Ok...I've been told I'm going to cook dinner for my family next week. Only problem is it's beef ribs, which I've only tried once, let alone cooked.

On top of that, out of 4 people (myself included) one doesn't like onion, and 3 don't like wine unless it's a sweet dessert wine.

I've shown them all several recipes, which they've shot down cause they're too 'spicy' (I love peppers, and to experiment :bounce: ) 

Does anyone have any suggestions for a nice, 'old fashioned'  rib dinner?


----------



## headless chicken (Apr 28, 2003)

If your talking beef shortribs, I got this recipe from school that unfortunatly includes both but they can be optional. 

Use a big braising pan for this.
Dredge in flour and season the ribs, brown in the pan and set aside. Strain out some of the excess oil. Add say 500g for 1lb of shortribs, of mirepoix (carrots, onions or leeks, and celery) with a clove of garlic.

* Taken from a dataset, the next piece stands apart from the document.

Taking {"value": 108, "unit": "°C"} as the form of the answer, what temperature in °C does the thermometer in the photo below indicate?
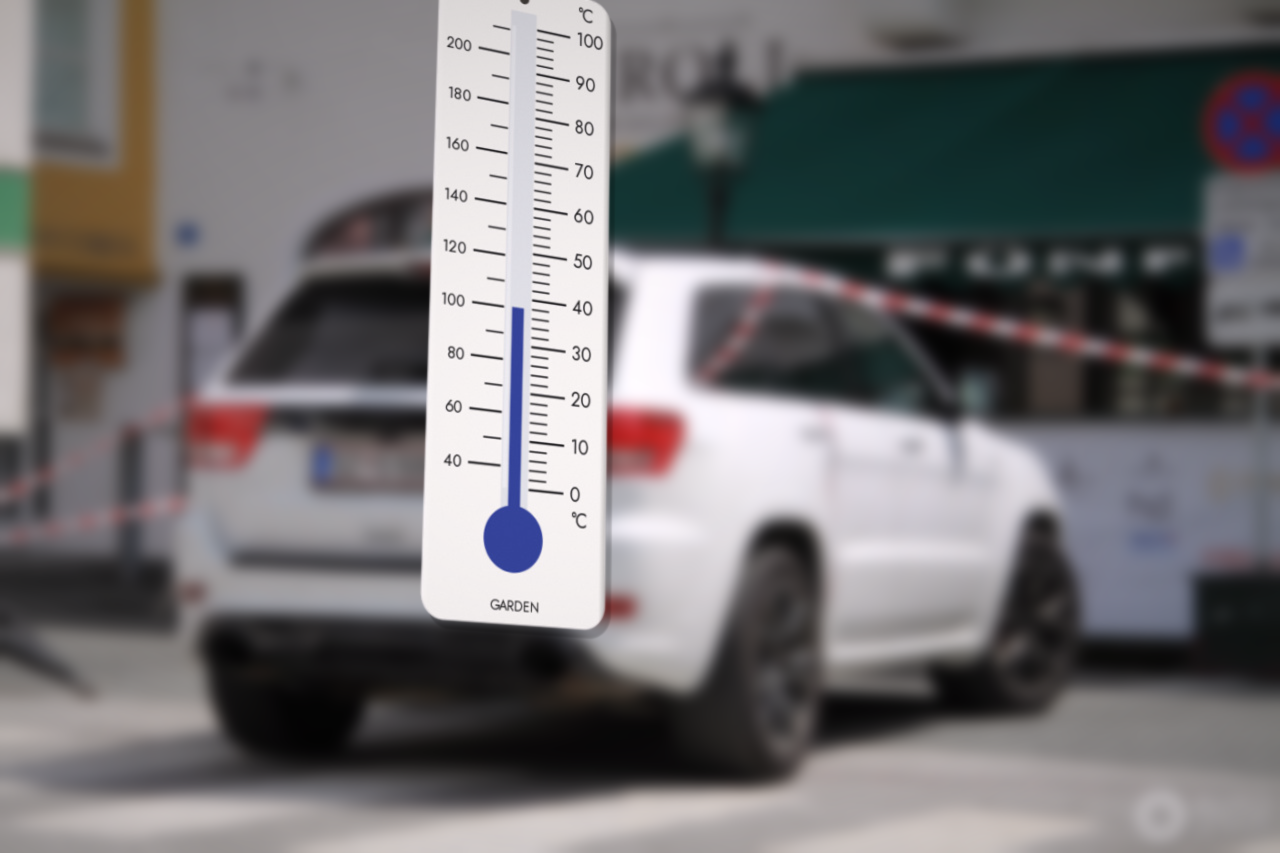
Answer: {"value": 38, "unit": "°C"}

Deglaze with red wine and cook out the alochole (this is optional but I love wine in this). Add the shortribs back, add beef stock to cover roughly half way, season, add lots of rosemary and thyme, bring to a simmer and braise over low heat or in a 375F oven for, if your shortribs are about an inch thick, 1.5hrs. 
Once you can cut the ribs with a fork, remove the ribs and strain the sauce. Reduce the sauce down a slight and skim the surface of the excess oil. 

This is so stick to your bones food. I just have it with regular steamed jasmin rice and green beans on the side.


----------



## mezzaluna (Aug 29, 2000)

My husband's family is just like that! This one can't have wine, that one can't eat pepper or garlic, another one can't have acid foods like tomatoes.... It was touchy coming up with a tasty recipe for Jewish style beef brisket. Since that's similar to your short ribs recipe (we call beef short ribs "flanken"), here's what I did. I used lots of mushrooms and thick-sliced onions and celery (no carrots, but you could) and herbs. I layered them below and atop the meat. I used beef stock/broth as the liquid and cooked it slowly. In fact, I put it all together the day before and let it marinate in the fridge in the veggies and broth. It has plenty of flavor, and those who actually like salt and pepper  can add it at the table. Yours will have even better flavor because you're going to brown the meat; I don't brown the brisket for this dish, but most braised meats and poultry are browned before braising. You could serve a horseradish sauce on the side for a little heat.

Let us know how it comes out! This is a very simple dish to make. Once you can do this, you can do pot roast, fricassees, etc.


----------